South Africa’s agricultural export activity would likely soften from last year’s record of $12.4 billion (R203bn) due to headwinds, which will weigh on the export activity this year, the Agricultural Business Chamber (Agbiz) said yesterday.
Challenges currently facing the sector include lower production of key crops, the spread of animal disease and changes in phytosanitary (plant health) regulations in key EU markets.
Agbiz chief economist Wandile Sihlobo said the changes in export volumes and values might not show in the first half of this year, but would likely reflect in the second.
“South Africa’s agricultural exports for the first five months of this year amounted to $5.06bn, up just two percent from the corresponding period in 2021. Over this period, the European Union, United Kingdom, Japan, United Arab Emirates and several African countries were still the primary markets. Citrus, maize, apples and pears, wine, dates, figs, nuts, fruit juices and wool were among the most dominant exportable products,” Sihlobo said.
Agbiz was worried exports would deteriorate in April, following the severe floods that damaged infrastructure in KwaZulu-Natal and the Port of Durban.
Surprisingly, however, the data painted a positive picture of continued export activity, he said.
Transnet and other logistics role-players had worked hard to restore the functioning of the Port of Durban after the floods, which led to the export data partially reflecting how soon the activity was restored in the major exporting route. The other ports in the country also helped with exports during the challenging times in KwaZulu-Natal.
Sihlobo said the spread of foot-and-mouth disease in the livestock industry intensified from the end of April, resulting in exports of wool, beef and other livestock products facing restrictions in key markets such as China, mainly from May.
“The discussions between the South African and Chinese authorities are still underway. In the meantime, exports of wool have declined significantly since the announcement of the temporary ban by China. We expect the impact to reflect largely in the third quarter of the year trade data. The same is true for beef exports, although the wool and beef export regulations differ.”

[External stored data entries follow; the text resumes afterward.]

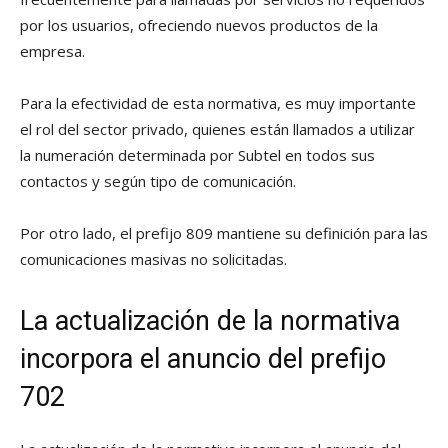
por los usuarios, ofreciendo nuevos productos de la
empresa.
Para la efectividad de esta normativa, es muy importante
el rol del sector privado, quienes están llamados a utilizar
la numeración determinada por Subtel en todos sus
contactos y según tipo de comunicación.
Por otro lado, el prefijo 809 mantiene su definición para las
comunicaciones masivas no solicitadas.
La actualización de la normativa
incorpora el anuncio del prefijo
702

Sihlobo said there was a unique protocol with China to handle the export of wool, even when there was a foot-and-mouth disease outbreak in South Africa. However, beef exports had no such protocol and were mainly exposed to such outbreaks, compared to the sheep and goat industries.
He said the South African wool industry had not received a clear direction about China’s adherence to the agreement reached between the two countries to facilitate wool exports during foot-and-mouth disease outbreaks. The South African government could help in resolving this impasse and should thus deepen its engagements with China.
With regards to citrus, the EU had imposed protectionist measures on agriculture in July by changing its plant safety regulations for citrus, without notifying its trading partners within a reasonable time. The new regulation was said to be intended to protect the EU from a quarantine organism – false codling moth – by introducing stringent new cold treatment requirements, particularly on citrus imports from Africa. The safety regulations were mainly impacting South Africa, Zimbabwe and Eswatini.
Sihlobo said South Africa had put rigorous measures in place to control false codling moth, which the EU was using as a pretext to restrict citrus imports from Africa.
“Hence, we view this as a cover to protect the EU’s citrus-growing countries like Spain, and will increase costs to the Southern African citrus growers. In the last couple of weeks of July, into August, South African citrus growers struggled to gain access to the EU market because of these changes in regulations. The breakthrough for the shipments stranded in the EU waters came in the second week of August. Still, the challenge of the new regulations remains for export activity in the months ahead. The solution to this challenge requires a continuous and intensified engagement by the South African government with the EU authorities.”
Beyond the challenges presented by animal disease and regulatory constraints, lower domestic output of key crops may also dampen export performance.
The agricultural chamber said the decline in crop output did not risk domestic food security, but it reduced the available supplies for the export market. It also said the most notable decline in key exportable crops was maize, down by 10 percent from the 2020/21 season at an estimated 14.7 million tonnes.
As a result, it said it expected maize exports to amount to three million tonnes, down from roughly four million tonnes in the previous season. This deterioration in export volumes would show in the third and last quarter of the year.
Sihlobo said South Africa’s agricultural sector would remain a net exporter this year.
“But the value will not be as robust as in 2021 when the sector reached a record $12.4bn. At the time, the increase in volume and value of exports was the key driver of activity. However, internal and external conditions have made for a relatively more challenging 2022. The reduction in production volume, biosecurity challenges and changes in export regulations in some of our key markets are the challenges that confront us this year,” Sihlobo said.